DNA Levels in Stool Samples Could Provide Non-invasive Test to Track Disease and Treatment Efficacy

May 14, 2026 – A new test using DNA from human stool samples could become a simple noninvasive tool for tracking disease activity in inflammatory bowel disease (IBD), a disease affecting an estimated 6–8 million people worldwide.

According to a new study published in Microbiome, researchers at the Hebrew University of Jerusalem (HU) demonstrated that human DNA in stool, previously ignored as biological noise, provides a clear map of activity in IBD. The researchers found that immune cells called neutrophils, which migrate to the gut in response to inflammation, are a biomarker in stool that closely reflects disease severity in both children and adults.

Today, many patients with Crohn’s disease and ulcerative colitis must undergo repeated colonoscopies to monitor inflammation. This new approach suggests that a simple stool test could help track flare-ups and treatment response over time, reducing reliance on invasive procedures.

The team found that neutrophil levels in stool accurately reflect the severity of gut inflammation in both children and adults, by analyzing the origin of this DNA through methylation profiling. This dual approach of monitoring both host and microbiome data offers a non-invasive way to track disease flares and treatment efficacy over time.

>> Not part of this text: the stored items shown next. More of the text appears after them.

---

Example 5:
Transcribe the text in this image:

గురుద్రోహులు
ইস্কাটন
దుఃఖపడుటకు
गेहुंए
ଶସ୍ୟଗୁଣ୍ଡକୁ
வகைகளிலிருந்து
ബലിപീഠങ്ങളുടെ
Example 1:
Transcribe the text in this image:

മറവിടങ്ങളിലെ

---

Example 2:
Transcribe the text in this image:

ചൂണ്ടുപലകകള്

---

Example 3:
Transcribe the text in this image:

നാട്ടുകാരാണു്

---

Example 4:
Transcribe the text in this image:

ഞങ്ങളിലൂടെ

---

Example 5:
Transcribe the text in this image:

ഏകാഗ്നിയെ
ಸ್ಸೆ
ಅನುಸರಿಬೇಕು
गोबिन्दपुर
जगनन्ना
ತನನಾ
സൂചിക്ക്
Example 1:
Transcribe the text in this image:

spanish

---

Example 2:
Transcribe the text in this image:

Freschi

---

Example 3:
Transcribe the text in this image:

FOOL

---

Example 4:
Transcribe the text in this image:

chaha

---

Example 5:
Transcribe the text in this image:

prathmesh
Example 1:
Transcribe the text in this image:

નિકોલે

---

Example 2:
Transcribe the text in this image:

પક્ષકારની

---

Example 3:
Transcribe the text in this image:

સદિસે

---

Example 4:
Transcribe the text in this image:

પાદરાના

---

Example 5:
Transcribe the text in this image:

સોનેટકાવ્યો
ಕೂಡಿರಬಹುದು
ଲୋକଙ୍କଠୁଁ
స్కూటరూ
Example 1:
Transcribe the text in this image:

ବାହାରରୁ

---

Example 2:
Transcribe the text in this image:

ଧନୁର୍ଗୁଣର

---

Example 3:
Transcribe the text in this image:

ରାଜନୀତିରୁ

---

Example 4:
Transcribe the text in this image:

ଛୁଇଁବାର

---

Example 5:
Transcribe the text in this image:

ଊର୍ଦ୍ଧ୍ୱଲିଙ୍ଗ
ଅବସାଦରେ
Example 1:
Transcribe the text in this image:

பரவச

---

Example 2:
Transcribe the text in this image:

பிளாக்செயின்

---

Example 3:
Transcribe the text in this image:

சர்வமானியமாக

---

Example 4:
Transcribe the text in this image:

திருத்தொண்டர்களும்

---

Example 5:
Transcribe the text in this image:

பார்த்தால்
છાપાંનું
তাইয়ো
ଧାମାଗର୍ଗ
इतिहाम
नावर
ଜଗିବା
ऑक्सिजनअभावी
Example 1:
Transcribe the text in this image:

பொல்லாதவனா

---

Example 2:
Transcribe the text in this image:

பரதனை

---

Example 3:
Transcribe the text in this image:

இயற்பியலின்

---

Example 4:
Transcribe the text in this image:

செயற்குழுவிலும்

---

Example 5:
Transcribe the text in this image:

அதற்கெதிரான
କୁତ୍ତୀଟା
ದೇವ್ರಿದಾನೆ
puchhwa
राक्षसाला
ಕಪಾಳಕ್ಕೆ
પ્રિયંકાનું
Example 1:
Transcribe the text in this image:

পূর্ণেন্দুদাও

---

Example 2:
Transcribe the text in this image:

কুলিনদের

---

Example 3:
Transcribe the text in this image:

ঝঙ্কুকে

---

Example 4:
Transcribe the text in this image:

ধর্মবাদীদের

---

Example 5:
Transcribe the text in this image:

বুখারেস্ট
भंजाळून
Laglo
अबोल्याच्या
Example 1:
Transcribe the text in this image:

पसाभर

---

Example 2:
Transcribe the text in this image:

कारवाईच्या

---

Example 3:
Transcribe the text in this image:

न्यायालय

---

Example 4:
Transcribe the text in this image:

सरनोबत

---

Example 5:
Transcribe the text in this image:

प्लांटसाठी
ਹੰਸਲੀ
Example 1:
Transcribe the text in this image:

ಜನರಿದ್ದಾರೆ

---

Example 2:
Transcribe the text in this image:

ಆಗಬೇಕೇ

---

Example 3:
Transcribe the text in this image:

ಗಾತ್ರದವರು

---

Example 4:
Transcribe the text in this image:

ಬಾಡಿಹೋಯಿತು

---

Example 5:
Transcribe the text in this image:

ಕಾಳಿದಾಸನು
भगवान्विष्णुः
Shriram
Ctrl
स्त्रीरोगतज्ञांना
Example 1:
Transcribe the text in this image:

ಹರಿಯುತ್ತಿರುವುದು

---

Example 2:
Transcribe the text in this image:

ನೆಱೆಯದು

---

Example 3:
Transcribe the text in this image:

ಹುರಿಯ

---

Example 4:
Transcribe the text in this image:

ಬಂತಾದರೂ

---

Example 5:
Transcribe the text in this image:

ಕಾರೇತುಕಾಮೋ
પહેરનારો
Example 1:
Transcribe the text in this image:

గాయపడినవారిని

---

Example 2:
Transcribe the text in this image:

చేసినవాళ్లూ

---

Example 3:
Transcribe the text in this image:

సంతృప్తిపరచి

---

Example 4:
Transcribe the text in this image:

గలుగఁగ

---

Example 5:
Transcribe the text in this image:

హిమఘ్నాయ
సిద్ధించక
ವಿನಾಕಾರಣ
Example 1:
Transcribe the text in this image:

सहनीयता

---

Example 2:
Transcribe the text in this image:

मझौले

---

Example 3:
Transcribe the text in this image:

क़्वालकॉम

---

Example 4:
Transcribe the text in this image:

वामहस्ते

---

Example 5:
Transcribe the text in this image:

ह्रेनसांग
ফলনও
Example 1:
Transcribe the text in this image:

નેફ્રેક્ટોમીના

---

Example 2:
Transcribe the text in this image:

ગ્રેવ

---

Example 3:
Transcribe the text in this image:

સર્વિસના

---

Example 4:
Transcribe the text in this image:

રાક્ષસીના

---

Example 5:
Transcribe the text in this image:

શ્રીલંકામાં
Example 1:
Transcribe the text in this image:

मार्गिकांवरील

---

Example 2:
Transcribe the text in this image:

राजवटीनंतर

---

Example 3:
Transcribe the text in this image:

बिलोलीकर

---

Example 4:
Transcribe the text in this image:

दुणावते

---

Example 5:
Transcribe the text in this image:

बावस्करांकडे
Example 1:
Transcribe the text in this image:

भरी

“For too long, the human DNA found in stool samples was treated as biological ‘noise’ that we filtered out to focus on microbial data,” said Prof. Moran Yassour, of the HU Rachel and Selim Benin School of Computer Sciences and Engineering. “Our findings show that this DNA contains valuable, unappreciated information, reflecting the immune system’s activity in real time. By analyzing both the human and microbial components together, we can gain a much clearer picture of what is happening in the gut.”

The researchers found that levels of neutrophil DNA strongly correlate with established clinical markers, such as fecal calprotectin, reinforcing its value as a reliable indicator of disease activity. Furthermore, calprotectin assays have their own detection limits, hindering their efficacy in most severe cases.

Key Findings

New Biomarker: Neutrophil DNA levels accurately reflect disease severity and flare-ups in IBD patients.

Improved Metric: A newly developed measure, the Neutrophil-to-Epithelial Ratio (NER), more effectively distinguishes between remission and active disease.

Predictive Power: Combining human DNA signals with microbiome data, machine learning models were able to predict IBD and differentiate between Crohn’s disease and ulcerative colitis.

This dual analysis of human and microbial DNA opens the door to a new generation of noninvasive diagnostic tools. By capturing both the body’s immune response and the composition of the microbiome, clinicians may be able to monitor disease progression more accurately and adjust treatments earlier.

The researchers hope this approach will lead to routine stool-based monitoring, improving care and quality of life for millions of people living with IBD.

The study was supported by the Helmsley Charitable Trust and conducted in collaboration with the Faculty of Medicine at HU and the Pediatric Gastroenterology Institute at the Shaare Zedek Medical Center.